June 20, 2011, 4:42 AM ET
The euro zone is on track to breakup within the next five years, according to new forecasts released today by Britain’s Centre for Economics and Business Research.
Without such a breakup, the economics consultancy has found, the nations of Southern Europe will see growth below 1.5% every year until 2015.
The forecasted average growth for Italy during this time is 1.2%; 1.0% for Spain; 0.6% for Portugal; and Greece will go backward at -0.5%.
Ireland is a standout. The nation’s weary economy is forecast to grow at an annual rate of 3.2% between now and 2015, although little of that growth will be passed on to the Irish consumer, Cebr said.
“Germany has no choice but to compromise in this round of bailout negotiations. The rewards of a stable euro outweigh the cost of further loans from Germany, even if these will not be repaid fully.
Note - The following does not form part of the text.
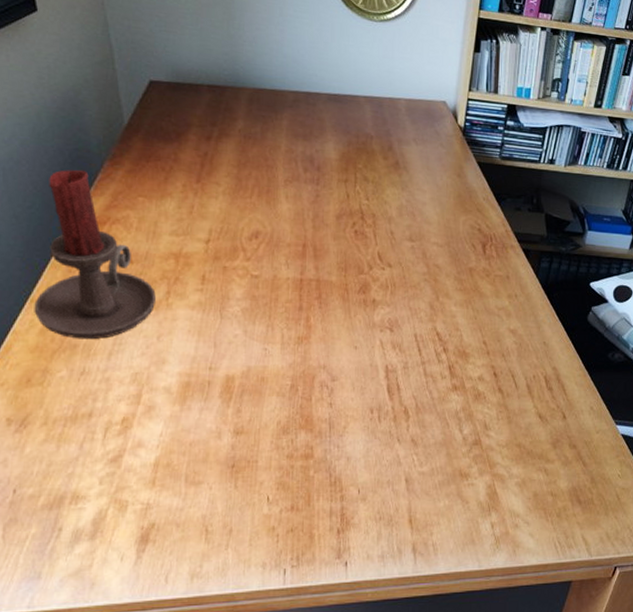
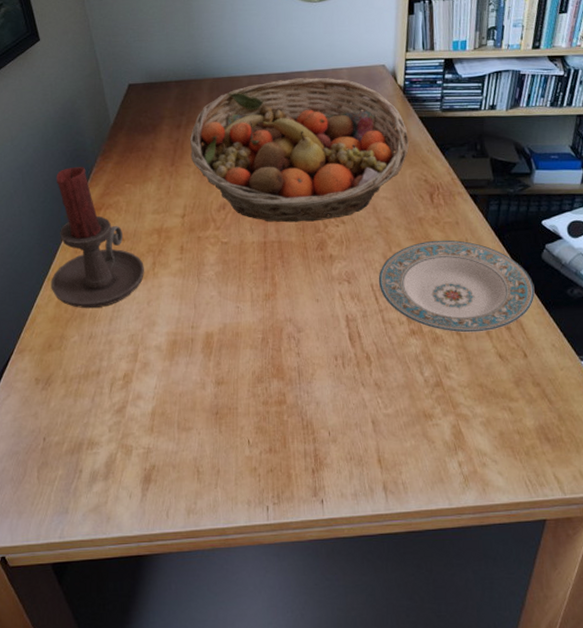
fruit basket: none [221,101,466,262] -> present [190,77,410,223]
plate: none [422,293,578,391] -> present [378,240,535,333]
So the currency is unlikely to collapse in the short term,” said Cebr economists.
But “sooner or later both the Greek population and international creditors will tire of fighting a losing battle, leading to a breakup of the currency union as Greece pulls out, probably followed by other countries.”
The Cebr economists said that the eventual breakup of the euro is likely to damage the solvency of various European banks, especially in France.
Late Sunday, the Eurogroup said that a new financing strategy for Greece would be unveiled by July.